* [Texto fornecido]:
----
Soterrados | Relatos da tragédia de Mariana

Fim de Festa

O último final de semana de julho de 2015 era, tradicionalmente, recebido com ansiedade em Bento Rodrigues e a data no calendário costumava destacar-se mais do que as outras. Uma energia diferente tomava os arredores, semanas antes do início da festa de São Bento, padroeiro da pacata comunidade. Os ensaios do coral da Igreja fluiam, incessantemente, para alcançar as notas perfeitas na hora da apresentação. Até as rodadas de truco, que aconteciam ao lado da Capela de Bento, no Bar da Sandra, parada obrigatória para quem visitava o subdistrito, tinham outro clima ao longo do período que antecedia o grande evento.

As comemorações de São Bento, em julho, e de Nossa Senhora das Mercês, em setembro eram as únicas quebras de sossego do primeiro subdistrito devastado pelas ondas da Samarco. Em Bento, era comum ver crianças sacolejando para lá e para cá o dia todo na rua, sem deixar os pais preocupados. Como todos se conheciam, sempre tinha alguém tomando conta dos pequenos e o movimento de carros nunca foi dos maiores. A rotina dos moradores dividia-se em longas caminhadas pelas ruas, colher os frutos das hortas caseiras, acordar com o galo cantando para abrir os pequenos comércios, prosear, e visitar o centro de Mariana. Os domingos eram reservados para gozar das belezas da comunidade, aproveitar as tardes na praça e, no final do dia, ir à missa.
----
* [Lista de itens]:
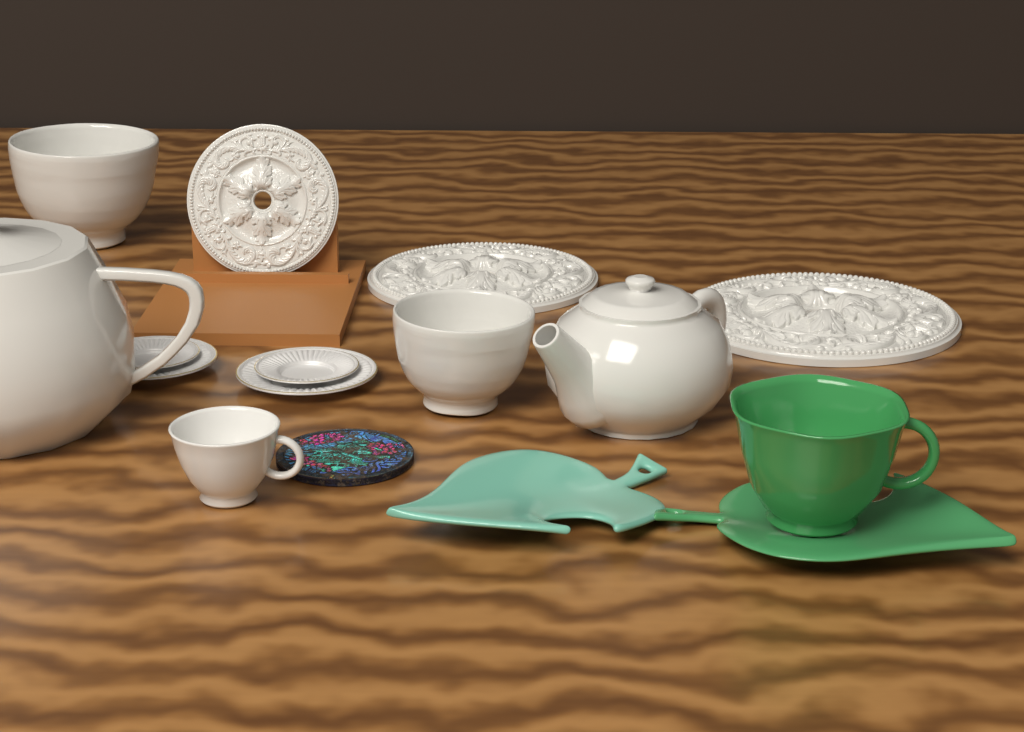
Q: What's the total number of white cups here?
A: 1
----
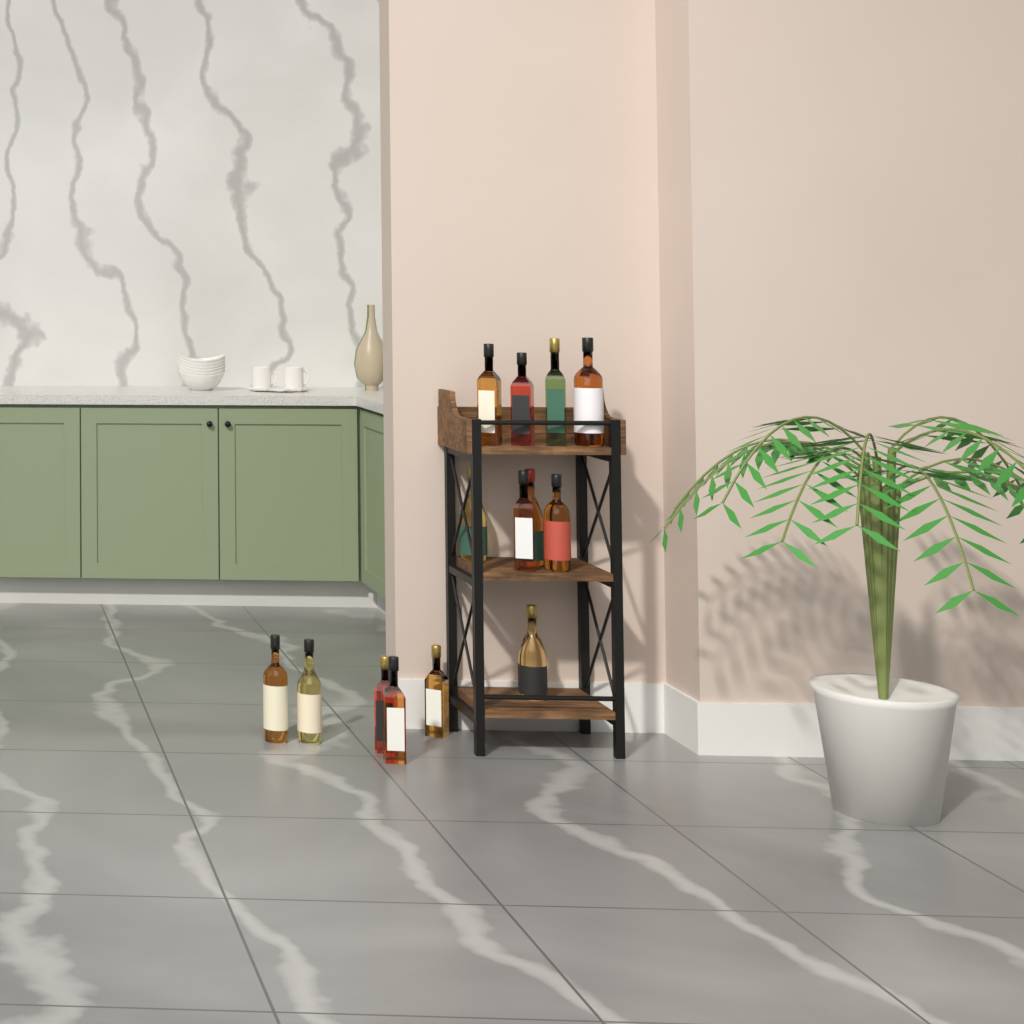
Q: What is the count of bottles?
----
* [Tarefas]:
a - Responda às perguntas abaixo sobre o texto a respeito de Bento Rodrigues, uma por linha, marcando cada resposta como a pergunta correspondente.
(i) Quem era o padroeiro da comunidade?
(ii) Ao lado de que construção ficava o Bar da Sandra?
(iii) Em que mês eram as comemorações de Nossa Senhora das Mercês?
b - Devolva, sem qualquer alteração, o trecho do texto sobre Bento Rodrigues que começa em "As comemorações de" e termina em "ir à missa.".

* [Respostas das tarefas]:
a -
(i) São Bento.
(ii) Da Capela de Bento.
(iii) Em setembro.

b -
As comemorações de São Bento, em julho, e de Nossa Senhora das Mercês, em setembro eram as únicas quebras de sossego do primeiro subdistrito devastado pelas ondas da Samarco. Em Bento, era comum ver crianças sacolejando para lá e para cá o dia todo na rua, sem deixar os pais preocupados. Como todos se conheciam, sempre tinha alguém tomando conta dos pequenos e o movimento de carros nunca foi dos maiores. A rotina dos moradores dividia-se em longas caminhadas pelas ruas, colher os frutos das hortas caseiras, acordar com o galo cantando para abrir os pequenos comércios, prosear, e visitar o centro de Mariana. Os domingos eram reservados para gozar das belezas da comunidade, aproveitar as tardes na praça e, no final do dia, ir à missa.